Roti (1 Medium (7 Inches)), English Moong Dal (1 Cup) and Aloo Gobi (1 Serving (125g))
Lunch
165 mg/dL
avg. peak value
Usually causes a large spike
Avg. Food Score on Ultrahuman App
Ultrahuman Users got an UNSTABLE response
How to consume aloo gobi, english moong dal, roti without glucose spikes
Portion Control
Start by reducing the portion size of each dish. This will help in managing the overall carbohydrate intake in one meal.
Balance with Protein
Add a source of protein to your meal, such as grilled chicken or tofu. Protein can help slow down the absorption of carbohydrates.
Increase Fiber Intake
Include a side of leafy greens or a salad with your meal. Fiber-rich foods can help slow digestion and prevent spikes in blood sugar levels.
Choose Whole Grain Roti
Opt for whole grain or multigrain roti instead of regular roti. Whole grains digest slower and can help in maintaining more stable blood glucose levels.
Incorporate Healthy Fats
Add healthy fats like avocado slices or a small handful of nuts. Fats can also slow down the digestion of carbohydrates.
Stay Hydrated
Drink plenty of water throughout the meal. Keeping hydrated can help in maintaining stable blood sugar levels.
Add a Vinegar-based Dressing
Consider adding a vinegar-based dressing to your salad or leafy greens.
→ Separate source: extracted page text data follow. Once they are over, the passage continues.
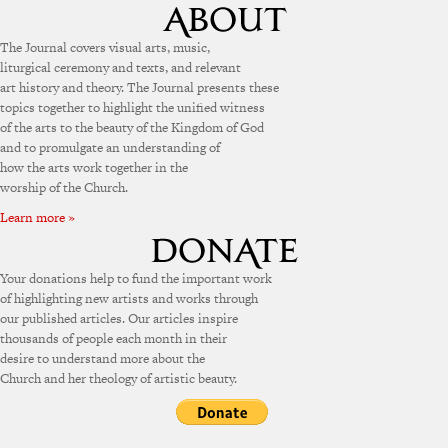
The Journal covers visual arts, music,
liturgical ceremony and texts, and relevant
art history and theory. The Journal presents these
topics together to highlight the unified witness
of the arts to the beauty of the Kingdom of God
and to promulgate an understanding of
how the arts work together in the
worship of the Church.
Learn more »
Your donations help to fund the important work
of highlighting new artists and works through
our published articles. Our articles inspire
thousands of people each month in their
desire to understand more about the
Church and her theology of artistic beauty.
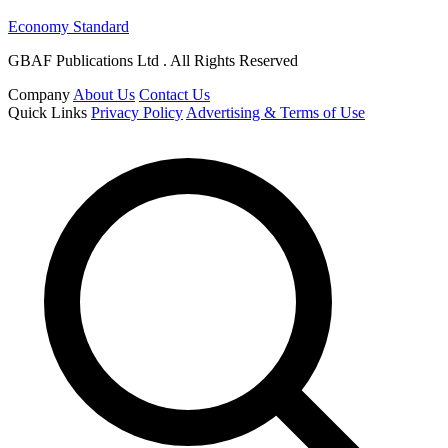
Economy Standard
GBAF Publications Ltd . All Rights Reserved
Company
About Us
Contact Us
Quick Links
Privacy Policy
Advertising & Terms of Use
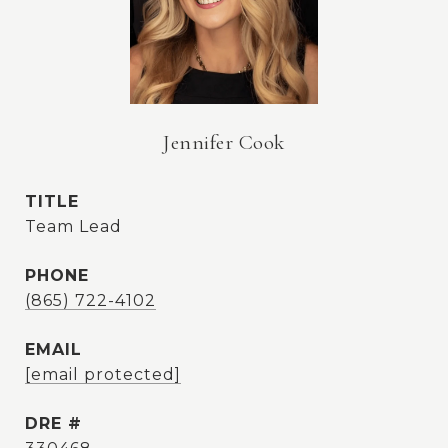
Jennifer Cook
TITLE
Team Lead
PHONE
(865) 722-4102
EMAIL
[email protected]
DRE #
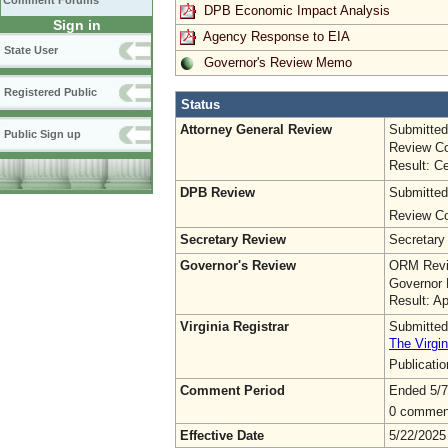
Comment Forums
DPB Economic Impact Analysis
Sign in
Agency Response to EIA
State User
Governor's Review Memo
Registered Public
Status
Attorney General Review
Submitted
Public Sign up
Review Co
Result: Ce
DPB Review
Submitted
Review Co
Secretary Review
Secretary
Governor's Review
ORM Revi
Governor 
Result: A
Virginia Registrar
Submitted
The Virgin
Publicati
Comment Period
Ended 5/7
0 commen
Effective Date
5/22/2025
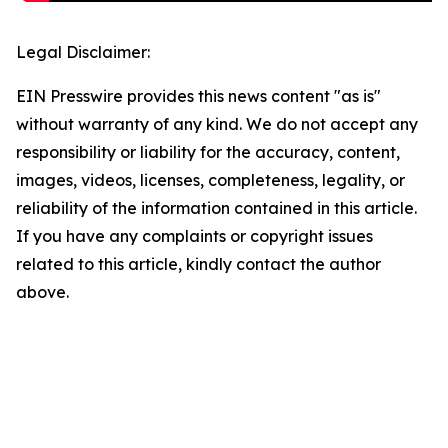
Legal Disclaimer:
EIN Presswire provides this news content "as is"
without warranty of any kind. We do not accept any
responsibility or liability for the accuracy, content,
images, videos, licenses, completeness, legality, or
reliability of the information contained in this article.
If you have any complaints or copyright issues
related to this article, kindly contact the author
above.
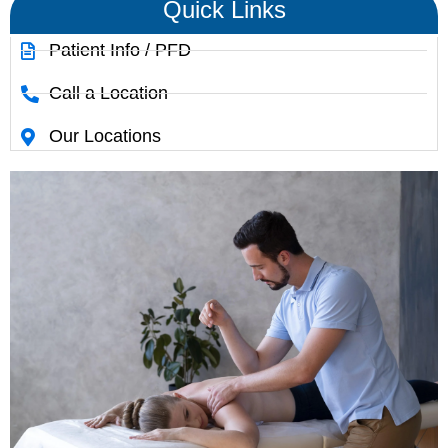
Quick Links
Patient Info / PFD
Call a Location
Our Locations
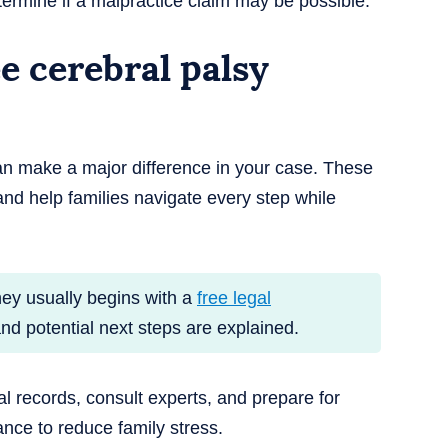
termine if a malpractice claim may be possible.
 cerebral palsy
an make a major difference in your case. These
nd help families navigate every step while
ney usually begins with a
free legal
and potential next steps are explained.
al records, consult experts, and prepare for
dance to reduce family stress.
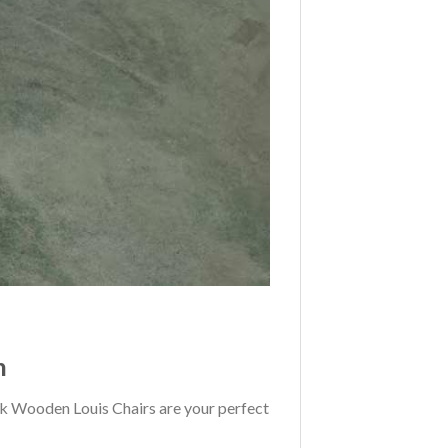
n
back Wooden Louis Chairs are your perfect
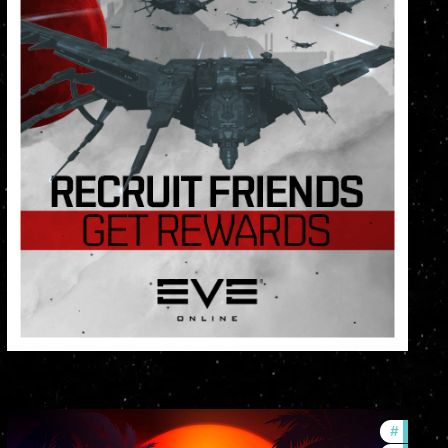
lopment-updates
#
ccptv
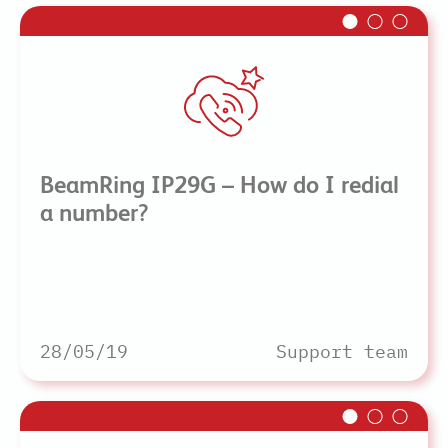
BeamRing IP29G – How do I redial
a number?
28/05/19
Support team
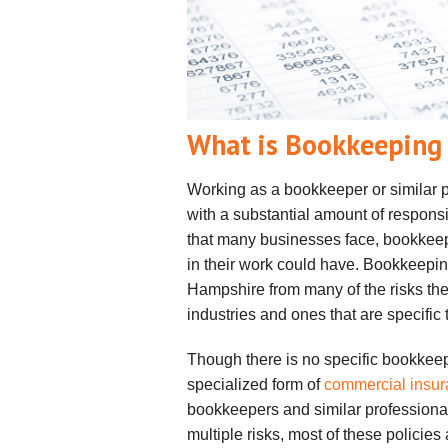
What is Bookkeeping 
Working as a bookkeeper or similar p
with a substantial amount of responsib
that many businesses face, bookkeepe
in their work could have. Bookkeepi
Hampshire from many of the risks th
industries and ones that are specific t
Though there is no specific bookkee
specialized form of
commercial insu
bookkeepers and similar professional
multiple risks, most of these policie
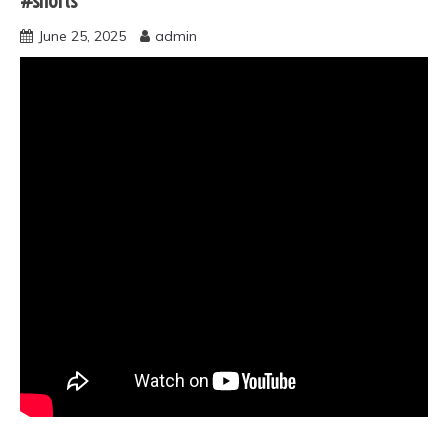
#shorts
June 25, 2025
admin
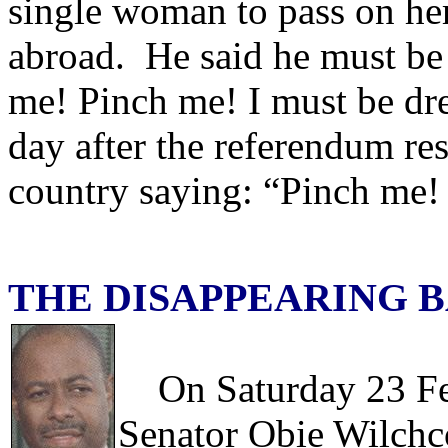
single woman to pass on her
abroad. He said he must be
me! Pinch me! I must be dr
day after the referendum res
country saying: “Pinch me!
THE DISAPPEARING 
On Saturday 23 Febr
Senator Obie Wilchc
Vinegar has been shown to improve insulin sensitivity.
Engage in Light Physical Activity
Take a short walk after your meal. Physical activity can help your muscles use glucose more efficiently.
Monitor Timing
Pay attention to the timing of your meal and try to eat at consistent intervals to prevent spikes.
Include Lentils or Beans
Consider incorporating a small portion of lentils or beans into your meal, as they digest slowly and help in stabilizing blood sugar levels.